Review: HyperX Alloy Elite RGB gaming keyboard

A firmware update for a keyboard? Yes. Really.

Review: HyperX Alloy Elite RGB gaming keyboard
Supplier: HyperX

So there I was, being all smart and shit and knocking off two reviews with one, um, stone. I'm playing Vermintide II, and figured it would also be a good idea to check out the new HyperX Alloy Elite RGB keyboard that just dropped into the office.

The perfect crime, I thought, and it all started remarkably well.

Out of the box, the Alloy Elite RGB may not immediately justify the $269 price tag, but it's certainly an impressive bit of kit nonetheless. It's built around a supremely solid steel base, and the whole thing feels sturdy enough that you could probably batter down a door with it if you found yourself in some bizarre locked-room gaming emergency.

It's a full-length keyboard, too, so it took some getting used to - my usual office key-puncher is a venerable and compact CM Storm Rapid 1, so for about five minutes everything I typed was off by one letter, so I was all "jru ;ppl sy ,r@" until I got used to the extra length.

More irritating however, is the labelling on each key; it may seem minor, but I'm really not a fun of clever lettering on keyboards, and the Alloy Elite RGB has all the special characters beside the main letter of each key, rather than underneath, and that's something I find can really throw me when I'm hunting-and-pecking for a key, rather than touch-typing. For someone who's not a touch typist, the dramatically different profiles of each character grouping could be quite challenging.

The keys themselves are Cherry MX Brown mechanical switches, and while they're not my preferred Cherry keys (Cherry MX Blue are the best and that's a hill I am perfectly willing to die on), they get the job done. They're RGB keys, too, so at the press of a button you can enjoy a solid red effect, a gaming-focused set up that highlights the WASD keys, or a trippy rainbow pulsing effect kind of akin to a unicorn throwing up. I stuck with the gaming set up, and just got on with shooting Skaven in the face.

The Alloy Elite RGB is sturdy under gaming conditions, and the combination of weight and rubber feet means it's staying in place no matter how much hammering it gets in the heat of battle. The volume roller feels lovely when you're trying to up the sound on a game or a vid, and there's multimedia keys as well.

If you want to further tweak the lighting, and make use of the keyboard's onboard memory to store said lighting profiles... Well, that's where things get a little surreal.

You need to install the HyperX Ngenuity software to tweak the RGB lighting, and apart from that horribly name, the software won't actually work with the keyboard right away - it needed to run a firmware update.

A FIRMWARE UPDATE. For a keyboard. That's just... Well, okay, it's 2018 I guess that's a thing now, firmware updates for keyboards right, got it.
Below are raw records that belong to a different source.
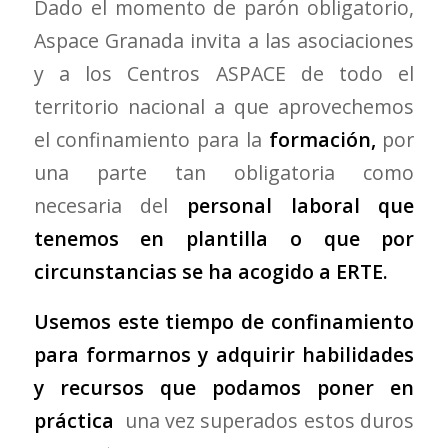
Dado el momento de parón obligatorio,
Aspace Granada invita a las asociaciones
y a los Centros ASPACE de todo el
territorio nacional a que aprovechemos
el confinamiento para la
formación,
por
una parte tan obligatoria como
necesaria del
personal laboral que
tenemos en plantilla o que por
circunstancias se ha acogido a ERTE.
Usemos este tiempo de confinamiento
para formarnos y adquirir habilidades
y recursos que podamos poner en
práctica
una vez superados estos duros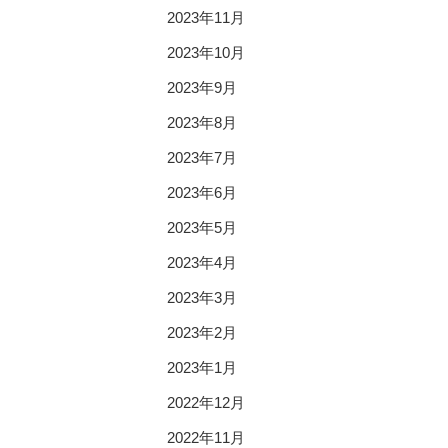
2023年11月
2023年10月
2023年9月
2023年8月
2023年7月
2023年6月
2023年5月
2023年4月
2023年3月
2023年2月
2023年1月
2022年12月
2022年11月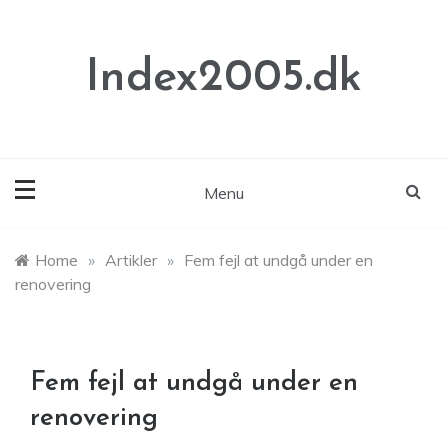
Skip
to
content
Index2005.dk
Menu
Home
»
Artikler
»
Fem fejl at undgå under en
renovering
Fem fejl at undgå under en
renovering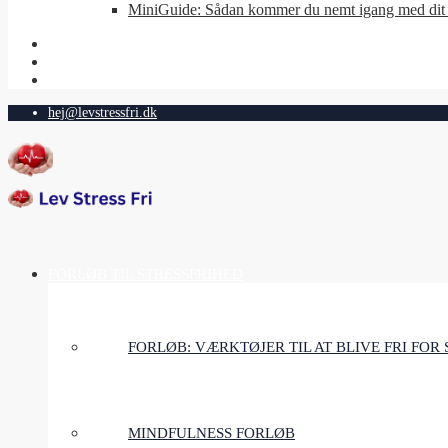
MiniGuide: Sådan kommer du nemt igang med dit 
hej@levstressfri.dk
FORLØB TIL STRESSFRIHED
FORLØB: VÆRKTØJER TIL AT BLIVE FRI FOR 
MINDFULNESS FORLØB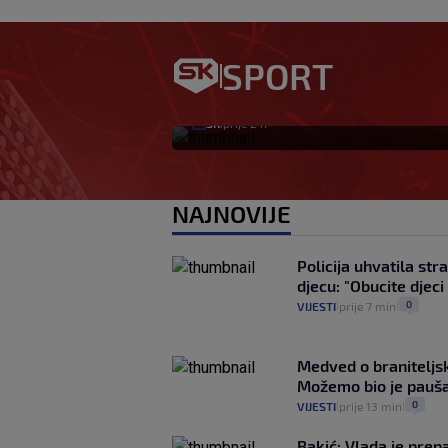
Garcia odabrao poč
SPORT
Livaja se čini se v
SK
prije 2 h
|
NAJNOVIJE
Policija uhvatila str
djecu: "Obucite djec
0
VIJESTI
prije 7 min
|
|
Medved o braniteljs
Možemo bio je paušal
0
VIJESTI
prije 13 min
|
|
Bakić: Vlada je prep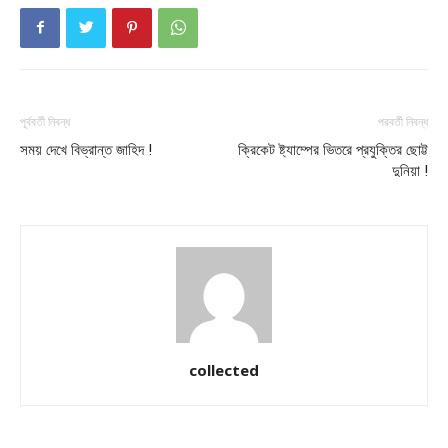
পূর্ববর্তী নিবন্ধ
পরবর্তী নিবন্ধ
সময় দেখে বিভ্রান্ত জাহিদ !
ক্রিকেট ষ্ট্যাম্পের ভিতরে প্রযুক্তির ছোট্ট
দুনিয়া !
collected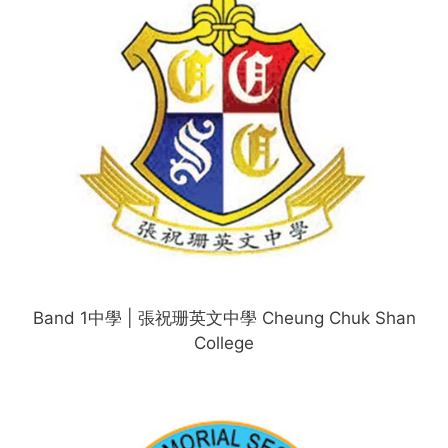
Band 1中學 | 張祝珊英文中學 Cheung Chuk Shan
College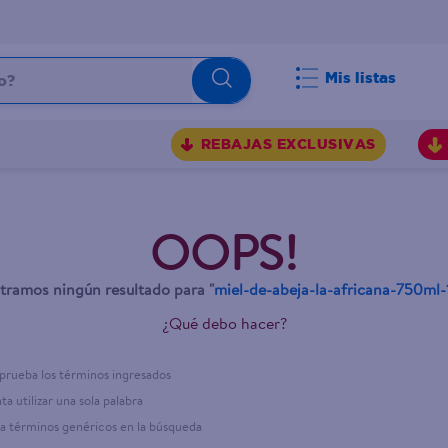
Mis listas
REBAJAS EXCLUSIVAS
OOPS!
ramos ningún resultado para "
miel-de-abeja-la-africana-750ml-
¿Qué debo hacer?
rueba los términos ingresados
ta utilizar una sola palabra
iza términos genéricos en la búsqueda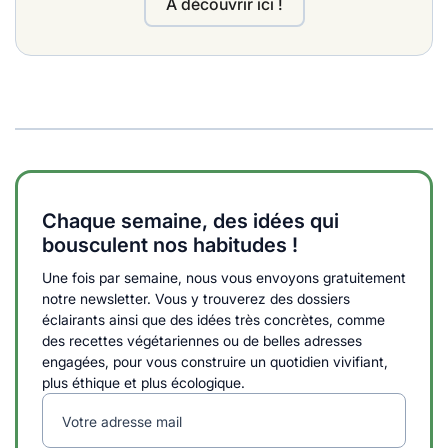
A découvrir ici !
Chaque semaine, des idées qui
bousculent nos habitudes !
Une fois par semaine, nous vous envoyons gratuitement
notre newsletter. Vous y trouverez des dossiers
éclairants ainsi que des idées très concrètes, comme
des recettes végétariennes ou de belles adresses
engagées, pour vous construire un quotidien vivifiant,
plus éthique et plus écologique.
Votre adresse mail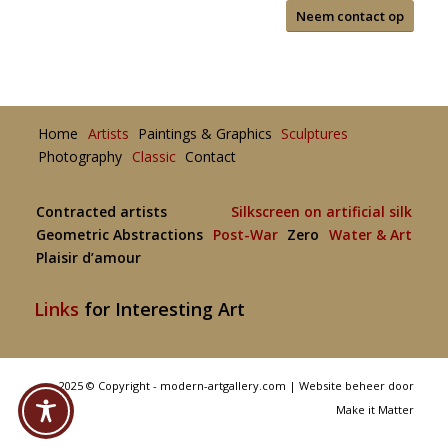
Neem contact op
Home
Artists
Paintings & Graphics
Sculptures
Photography
Classic
Contact
Contracted artists
Silkscreen on artificial silk
Geometric Abstractions
Post-War
Zero
Water & Art
Plaisir d’amour
Links
for Interesting Art
2025 © Copyright - modern-artgallery.com |
Website beheer door
Make it Matter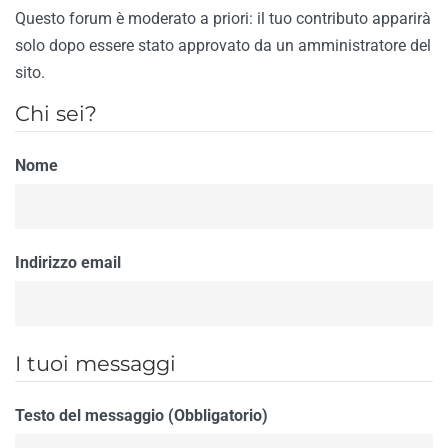
Questo forum è moderato a priori: il tuo contributo apparirà
solo dopo essere stato approvato da un amministratore del
sito.
Chi sei?
Nome
Indirizzo email
I tuoi messaggi
Testo del messaggio (Obbligatorio)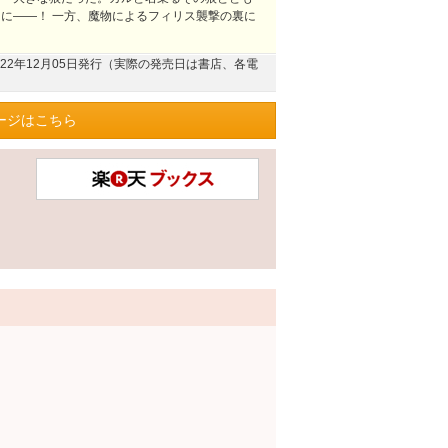
に――！ 一方、魔物によるフィリス襲撃の裏に
022年12月05日発行（実際の発売日は書店、各電
ージはこちら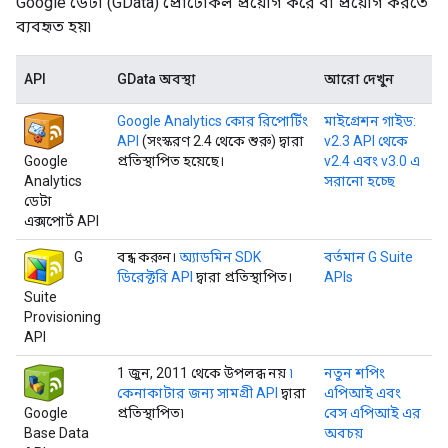
Google ডেটা (GData) প্রোটোকল প্রয়োগ করে বা প্রয়োগ করতে
ব্যবহৃত হয়৷
API
GData অবস্থা
আরো দেখুন
Google Analytics কোর রিপোর্টিং
মাইগ্রেশন গাইড:
API
(সংস্করণ 2.4 থেকে শুরু) দ্বারা
v2.3 API থেকে
Google
প্রতিস্থাপিত হয়েছে।
v2.4 এবং v3.0 এ
Analytics
সরানো হচ্ছে
ডেটা
এক্সপোর্ট API
G
বন্ধ করুন।
অ্যাডমিন SDK
বর্তমান G Suite
ডিরেক্টরি API
দ্বারা প্রতিস্থাপিত।
APIs
Suite
Provisioning
API
1 জুন, 2011 থেকে উপলব্ধ নয়
৷
নতুন শপিং
কেনাকাটার জন্য সামগ্রী API
দ্বারা
এপিআই এবং
Google
প্রতিস্থাপিত৷
বেস এপিআই এর
Base Data
অবচয়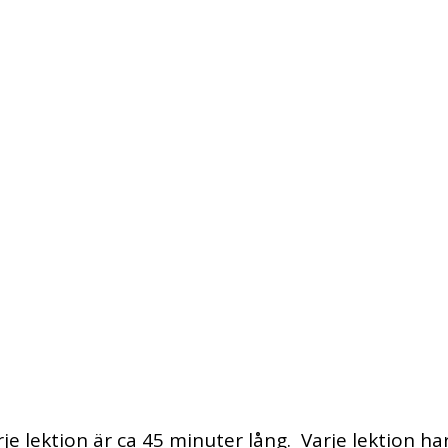
je lektion är ca 45 minuter lång. Varje lektion 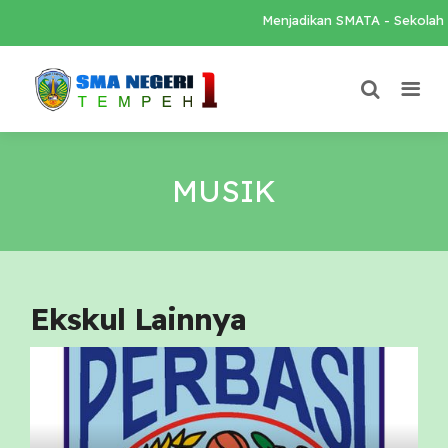
Menjadikan SMATA - Sekolah Lo
MUSIK
Ekskul Lainnya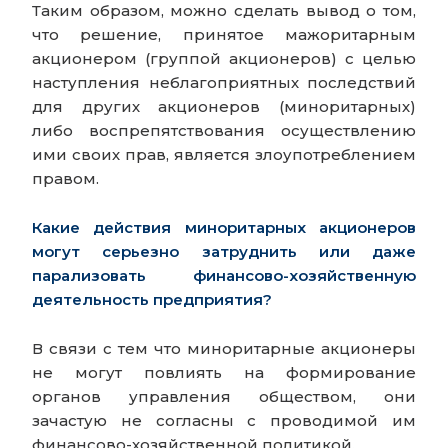
Таким образом, можно сделать вывод о том,
что решение, принятое мажоритарным
акционером (группой акционеров) с целью
наступления неблагоприятных последствий
для других акционеров (миноритарных)
либо воспрепятствования осуществлению
ими своих прав, является злоупотреблением
правом.
Какие действия миноритарных акционеров
могут серьезно затруднить или даже
парализовать финансово-хозяйственную
деятельность предприятия?
В связи с тем что миноритарные акционеры
не могут повлиять на формирование
органов управления обществом, они
зачастую не согласны с проводимой им
финансово-хозяйственной политикой.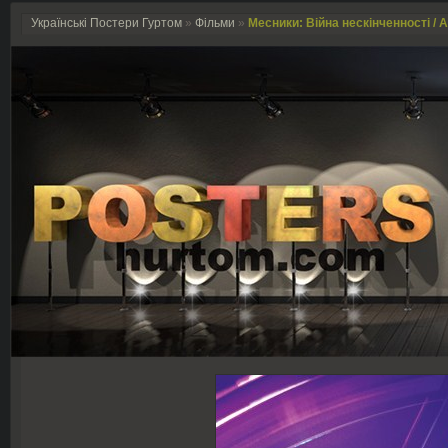
Українські Постери Гуртом
»
Фільми
»
Месники: Війна нескінченності / Av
So I run the update, my keyboard goes dark and then I get a pop-up telling me I need to restart the whole PC just to get my damn keyboard working again. Which I do. And of course the keyboard seems to now be bricked. One lone light, indicating that Game Mode is currently working, but no other RGB was even tinkling, and certainly none of the keys are responding to actual typing. 

Now, I am aware that these things can happen, and they do not necessarily reflect poorly on a product. But the necessity for a firmware update in the first place, for a product that is brand new, just rankles. And if I had just dropped $269 of my hard-earned on the Alloy Elite RGB, I'd be pretty ropable.

That slight issue of now being the proud owner of a very expensive, MX Blue-powered lump of steel aside, the Alloy Elite RGB is a fine effort at making a high-end gaming keyboard. It's expensive, not quite at Corsair levels of insanity. A detachable wrist-rest rounds out the package, and the thick USB cable is lovingly sheathed in cloth.

But, at the end of the day, it also doesn't work any more, so... There's that. From some judicious googling it seems that we may just be unlucky, so keep that in mind if this keyboard does appeal, and many other reviewers are rather in love with it. I don't blame them.

I, however, have gone back to my trusty CM Storm Rapid. 

EDIT: We've been speaking with HyperX about this and have a second keyboard on the way - let's see how this one goes!

Solid design
Lovely RGB lighting
Comfortable wrist rest
A firmware update. Really
Slight case of not working
6 10
A great keyboard in and of itself, but stupidly expensive and prone to software issues.